The Boy King’s Journey through the Underworld
Tutankhamun’s royal voyage into paradise, as told by ancient Egyptian treasures
Buried in the 14th century BCE but unearthed by Howard Carter in 1922, the objects entombed with Tutankhamun are an invaluable window into a long-extinct belief system. Seen today, they create an intricate picture of how people of the time viewed the perilous journey to paradise, a utopian Egypt that could only be entered following the final judgment.
When acclaimed photographer Sandro Vannini started his work in Egypt in the late ’90s, a technological revolution was about to unfold. Emerging technologies enabled him to document murals, tombs, and artifacts in unprecedented detail. Using the time-consuming and strenuous multi-shot technique, Vannini produced complete photographic reproductions that revealed colors in their original tones with vivid intensity. Through these extraordinary images, we discover the objects’ quintessential features alongside the sophisticated and cleverly hidden details.

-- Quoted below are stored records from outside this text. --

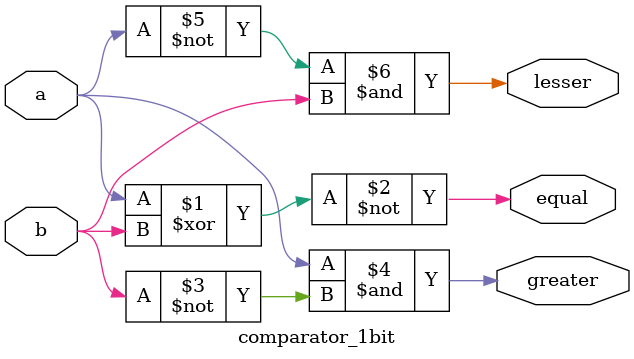
<source format=v>
module comparator_1bit(a,b,equal,greater, lesser);
  input a,b;
  output equal,greater,lesser;
  
  assign equal= ~(a ^ b);   //A=B ----> A'B'+A.B
  assign greater= a & (~b); //A>B ----> A.B'
  assign lesser= (~a) & b;   //A<B ----> A'.B
  
endmodule
  

</source>
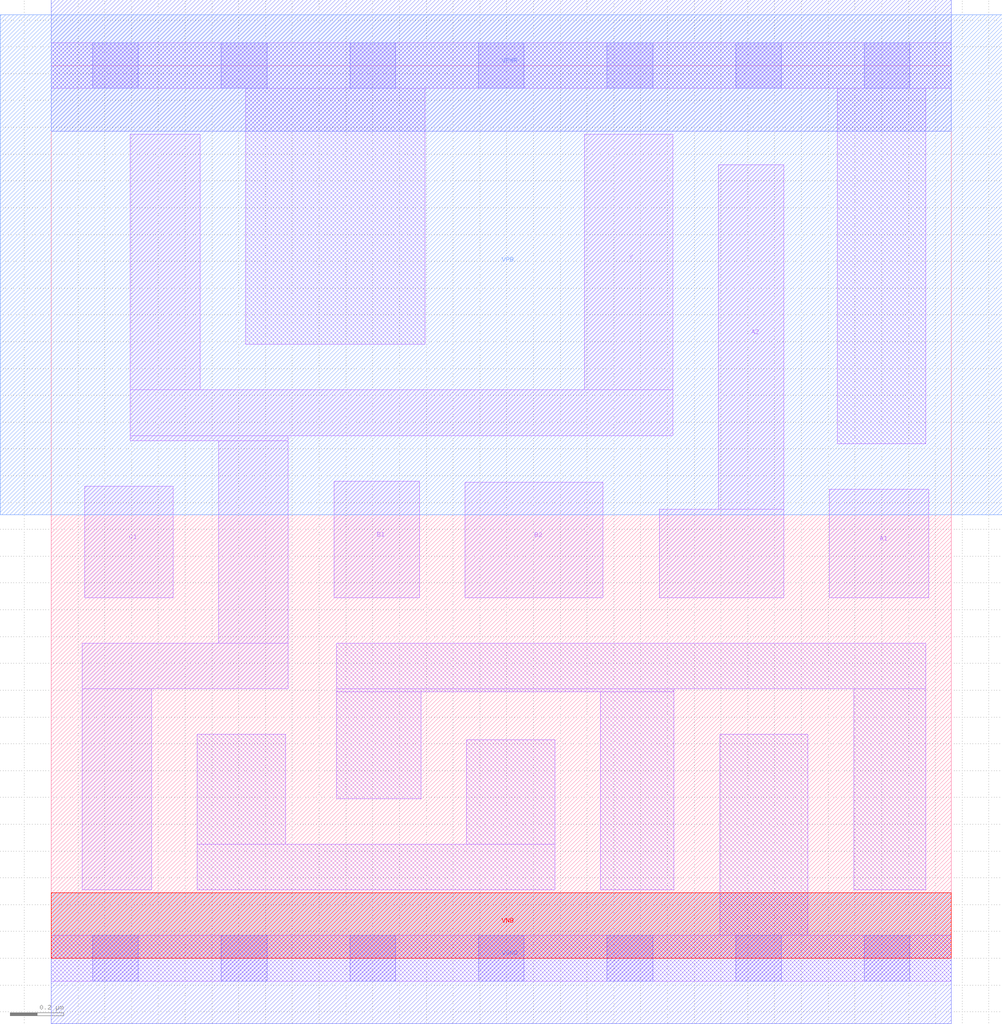
<source format=lef>
# Copyright 2020 The SkyWater PDK Authors
#
# Licensed under the Apache License, Version 2.0 (the "License");
# you may not use this file except in compliance with the License.
# You may obtain a copy of the License at
#
#     https://www.apache.org/licenses/LICENSE-2.0
#
# Unless required by applicable law or agreed to in writing, software
# distributed under the License is distributed on an "AS IS" BASIS,
# WITHOUT WARRANTIES OR CONDITIONS OF ANY KIND, either express or implied.
# See the License for the specific language governing permissions and
# limitations under the License.
#
# SPDX-License-Identifier: Apache-2.0

VERSION 5.7 ;
  NOWIREEXTENSIONATPIN ON ;
  DIVIDERCHAR "/" ;
  BUSBITCHARS "[]" ;
MACRO sky130_fd_sc_lp__o221ai_1
  CLASS CORE ;
  FOREIGN sky130_fd_sc_lp__o221ai_1 ;
  ORIGIN  0.000000  0.000000 ;
  SIZE  3.360000 BY  3.330000 ;
  SYMMETRY X Y R90 ;
  SITE unit ;
  PIN A1
    ANTENNAGATEAREA  0.315000 ;
    DIRECTION INPUT ;
    USE SIGNAL ;
    PORT
      LAYER li1 ;
        RECT 2.905000 1.345000 3.275000 1.750000 ;
    END
  END A1
  PIN A2
    ANTENNAGATEAREA  0.315000 ;
    DIRECTION INPUT ;
    USE SIGNAL ;
    PORT
      LAYER li1 ;
        RECT 2.270000 1.345000 2.735000 1.675000 ;
        RECT 2.490000 1.675000 2.735000 2.960000 ;
    END
  END A2
  PIN B1
    ANTENNAGATEAREA  0.315000 ;
    DIRECTION INPUT ;
    USE SIGNAL ;
    PORT
      LAYER li1 ;
        RECT 1.055000 1.345000 1.375000 1.780000 ;
    END
  END B1
  PIN B2
    ANTENNAGATEAREA  0.315000 ;
    DIRECTION INPUT ;
    USE SIGNAL ;
    PORT
      LAYER li1 ;
        RECT 1.545000 1.345000 2.060000 1.775000 ;
    END
  END B2
  PIN C1
    ANTENNAGATEAREA  0.315000 ;
    DIRECTION INPUT ;
    USE SIGNAL ;
    PORT
      LAYER li1 ;
        RECT 0.125000 1.345000 0.455000 1.760000 ;
    END
  END C1
  PIN Y
    ANTENNADIFFAREA  1.274700 ;
    DIRECTION OUTPUT ;
    USE SIGNAL ;
    PORT
      LAYER li1 ;
        RECT 0.115000 0.255000 0.375000 1.005000 ;
        RECT 0.115000 1.005000 0.885000 1.175000 ;
        RECT 0.295000 1.930000 0.885000 1.950000 ;
        RECT 0.295000 1.950000 2.320000 2.120000 ;
        RECT 0.295000 2.120000 0.555000 3.075000 ;
        RECT 0.625000 1.175000 0.885000 1.930000 ;
        RECT 1.990000 2.120000 2.320000 3.075000 ;
    END
  END Y
  PIN VGND
    DIRECTION INOUT ;
    USE GROUND ;
    PORT
      LAYER met1 ;
        RECT 0.000000 -0.245000 3.360000 0.245000 ;
    END
  END VGND
  PIN VNB
    DIRECTION INOUT ;
    USE GROUND ;
    PORT
      LAYER pwell ;
        RECT 0.000000 0.000000 3.360000 0.245000 ;
    END
  END VNB
  PIN VPB
    DIRECTION INOUT ;
    USE POWER ;
    PORT
      LAYER nwell ;
        RECT -0.190000 1.655000 3.550000 3.520000 ;
    END
  END VPB
  PIN VPWR
    DIRECTION INOUT ;
    USE POWER ;
    PORT
      LAYER met1 ;
        RECT 0.000000 3.085000 3.360000 3.575000 ;
    END
  END VPWR
  OBS
    LAYER li1 ;
      RECT 0.000000 -0.085000 3.360000 0.085000 ;
      RECT 0.000000  3.245000 3.360000 3.415000 ;
      RECT 0.545000  0.255000 1.880000 0.425000 ;
      RECT 0.545000  0.425000 0.875000 0.835000 ;
      RECT 0.725000  2.290000 1.395000 3.245000 ;
      RECT 1.065000  0.595000 1.380000 0.995000 ;
      RECT 1.065000  0.995000 2.325000 1.005000 ;
      RECT 1.065000  1.005000 3.265000 1.175000 ;
      RECT 1.550000  0.425000 1.880000 0.815000 ;
      RECT 2.050000  0.255000 2.325000 0.995000 ;
      RECT 2.495000  0.085000 2.825000 0.835000 ;
      RECT 2.935000  1.920000 3.265000 3.245000 ;
      RECT 2.995000  0.255000 3.265000 1.005000 ;
    LAYER mcon ;
      RECT 0.155000 -0.085000 0.325000 0.085000 ;
      RECT 0.155000  3.245000 0.325000 3.415000 ;
      RECT 0.635000 -0.085000 0.805000 0.085000 ;
      RECT 0.635000  3.245000 0.805000 3.415000 ;
      RECT 1.115000 -0.085000 1.285000 0.085000 ;
      RECT 1.115000  3.245000 1.285000 3.415000 ;
      RECT 1.595000 -0.085000 1.765000 0.085000 ;
      RECT 1.595000  3.245000 1.765000 3.415000 ;
      RECT 2.075000 -0.085000 2.245000 0.085000 ;
      RECT 2.075000  3.245000 2.245000 3.415000 ;
      RECT 2.555000 -0.085000 2.725000 0.085000 ;
      RECT 2.555000  3.245000 2.725000 3.415000 ;
      RECT 3.035000 -0.085000 3.205000 0.085000 ;
      RECT 3.035000  3.245000 3.205000 3.415000 ;
  END
END sky130_fd_sc_lp__o221ai_1
END LIBRARY

</source>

In collaboration with a series of international exhibitions beginning in Los Angeles in 2018, this comprehensive guide marks the centenary of Carter’s first excavations in the Valley of the Kings. Many of these invaluable works were damaged during the 2011 Egyptian uprising, some destroyed altogether―but fortunately endure in their full, timeless glory through Vannini's photographs.
From offerings and rituals to Osiris and eternal life, Vannini’s portfolio covers all facets of ancient Egyptian culture ― but it is Tuthankhamun’s unique legacy that dominates these images. With texts by the photographer and chapter introductions from scholars in the field, Tutankhamun. The Journey through the Underworld puts much-debated mysteries to rest. The learned yet accessible forewords come from distinguished Egyptologists including Professor Salima Ikram and David P. Silverman, a researcher of over 40 years standing. Insightful narratives, resplendent images, and a contemporary standpoint make this title a fitting tribute to the boy king’s odyssey, illuminating an epoch that spanned an unimaginable 6,000 years.